BRETT, Judge (dissenting).

¶1 This decision was filed on September 27, 1972, without being submitted to me for consideration prior to its being filed. Insofar as the original decision, filed June 30, 1971, was written by me and reversed the conviction, I am compelled to file this dissent separately.

¶2 What the majority opinion leaves out of the factual statement of this case was the basis for the earlier reversal. In that decision Judge Nix concurred and Presiding Judge Bussey did not participate.

¶3 On cross-examination, Officer Maxwell was asked by defense counsel, "What was your reason for getting out and going about the automobile?" The officer answered, "I was curious as to what they were doing at that particular time of the night." [11:55 P.M] (Emphasis added.) The officer was subsequently asked, "In your presence then, before you got out and made your investigation, there hadn't been any law violated up until that time is that right?" The officer answered "No, sir."

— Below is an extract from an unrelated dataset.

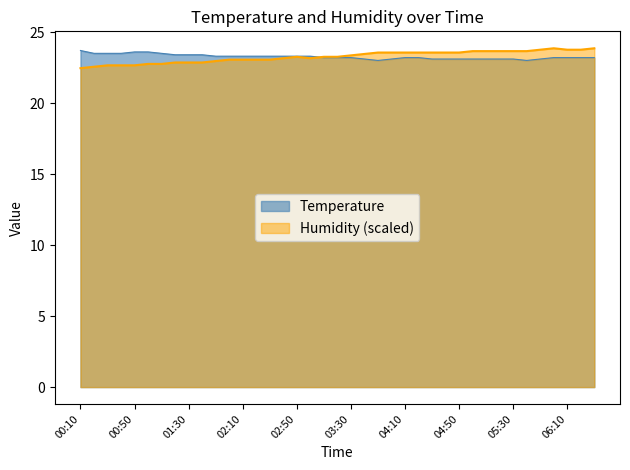

How many data points in Humidity are less than 23?

11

¶4 This Court stated in Ellsworth v. State, Okl.Cr., 295 P.2d 296, 298 (1956), the following:

"The search must be justified by the steps that preceded it. Edwards v. State, 83 Okl.Cr. 340, 177 P.2d 143, 147. The partially filled bottle of gin played no part in the arrest, it was discovered after the unlawful arrest, based on suspicion. Hence, the search and seizure was not incident to a lawful arrest, or upon probable cause of the commission of a felony, but upon mere suspicion and is a violation of the Bill of Rights, Art. 2, § 30 [2-30], Oklahoma Constitution. Hoppes v. State, 70 Okl.Cr., 179, 105 P.2d 433; Johnson v. State, 92 Okl.Cr. 63, 220 P.2d 469."

¶5 This Court also provided in the fifth paragraph to the Syllabus to Jones v. State, 82 Okl.Cr. 91, 166 P.2d 443 (1946):

"Where an officer, after lawfully stopping or restraining a person, becomes aware that an offense is being committed or is about to be committed in the officer's presence, he may lawfully arrest the offender without a warrant, but where the officer becomes aware of the facts constituting the offense after making an unlawful arrest, the arrest cannot be justified as being for an offense committed in the officer's `presence'." (Emphasis added.) See also: Holland v. State, 93 Okl.Cr. 180, 226 P.2d 448 (1951)

¶6 The facts in Trujillo v. United States, supra, referred to by the majority, are distinguishable to the instant case. "Two Albuquerque, New Mexico, police officers, . . . had received information from sources which they knew to be reliable . . . that he [Trujillo] was selling heroin in the Barelas area of Albuquerque." However, in the instant case, the officer "was curious as to what they were doing at that particular time of the night."

¶7 In Ellison v. State, supra, from that record one is left to conclude that the officers drove their police car into the driveway in order to turn the vehicle around, when Ellison was observed to drop the packet of contraband. There was nothing in the record to indicate that THEY WERE SUSPICIOUS, with reference to the defendant's being where he was. In the instant case the record is specifically clear that the officers stopped because they were suspicious.

¶8 As I view the record, the conviction was premised on suspicion; and the officers lacked sufficient probable cause to arrest defendant; and therefore, lacking probable cause there was no justification for the police to invade defendant's right of privacy, which prompted the alleged "dropping incident." Therefore, I respectfully dissent to this decision.